▶ Texte fourni:
^^^^^^^^
Three – Enthousiasmante Batsheva Dance Company au Palais Garnier
La Batsheva Dance Company présente pour la rentrée 2016 au Palais Garnier sa pièce Three, triptyque créé en 2005 par son directeur Ohad Naharin. Un spectacle qui enthousiasme par son inventivité gestuelle et la formidable énergie de ses interprètes.
« Bellus » (beau), « Humus » (terre), « Secus » (autrement) : les trois tableaux de Three se succèdent sur les musiques les plus variées, mais dans la même simplicité de mise en scène. Pour seul décor, des murs noirs sur les côtés, découpant des entrées pour les danseur.se.s. Pour seuls costumes, des habits de ville vivement colorés (débardeurs et pantalons trois-quarts pour les femmes, t-shirts de coton et pantalons pour les hommes), mettant en valeur la sensualité athlétique de leur danse. Entre les tableaux, un danseur entre en scène, un vieil écran d’ordinateur drôlement calé sous le bras. Sur l’écran, son visage filmé de très près décrit la composition temporelle et spatiale du tableau suivant : entre décalage humoristique avec la virtuosité du mouvement, et jeu avec la présence du public, voici l’une des nombreuses trouvailles scénographiques de Three.
^^^^^^^^
▶ Consigne:
Reprenez l'article consacré au spectacle Three de la Batsheva Dance Company et prolongez-le au-delà de sa dernière phrase.

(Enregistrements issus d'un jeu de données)
^^^^^^^^
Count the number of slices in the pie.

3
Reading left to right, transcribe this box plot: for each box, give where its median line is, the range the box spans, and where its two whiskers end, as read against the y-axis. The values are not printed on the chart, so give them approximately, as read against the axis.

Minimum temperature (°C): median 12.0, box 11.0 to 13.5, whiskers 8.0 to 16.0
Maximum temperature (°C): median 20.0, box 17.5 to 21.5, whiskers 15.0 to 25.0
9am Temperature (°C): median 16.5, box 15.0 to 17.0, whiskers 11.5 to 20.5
^^^^^^^^
▶ Réponse attendue:
Mais c’est surtout le mouvement qui ne cesse de surprendre. Inventeur de la méthode Gaga, fondée sur la libération de l’énergie, Ohad Naharin se dit « intrigué par les frontières incertaines qui existent entre ce qui est pur et ce qui est perverti, entre ce qui est complètement attendu et ce qui surprend« . Son travail est une exploration constante de ce qui impulse le geste, et du plaisir pris à « bouger grand ». La danse de Three mêle les influences, de la virtuosité classique à la technique du release de Martha Graham (première directrice de la Batsheva Dance Company). Mais toutes ces techniques sont habitées par une même façon, pour les interprètes, de nourrir le geste de leur avidité à danser, et de leur intimité.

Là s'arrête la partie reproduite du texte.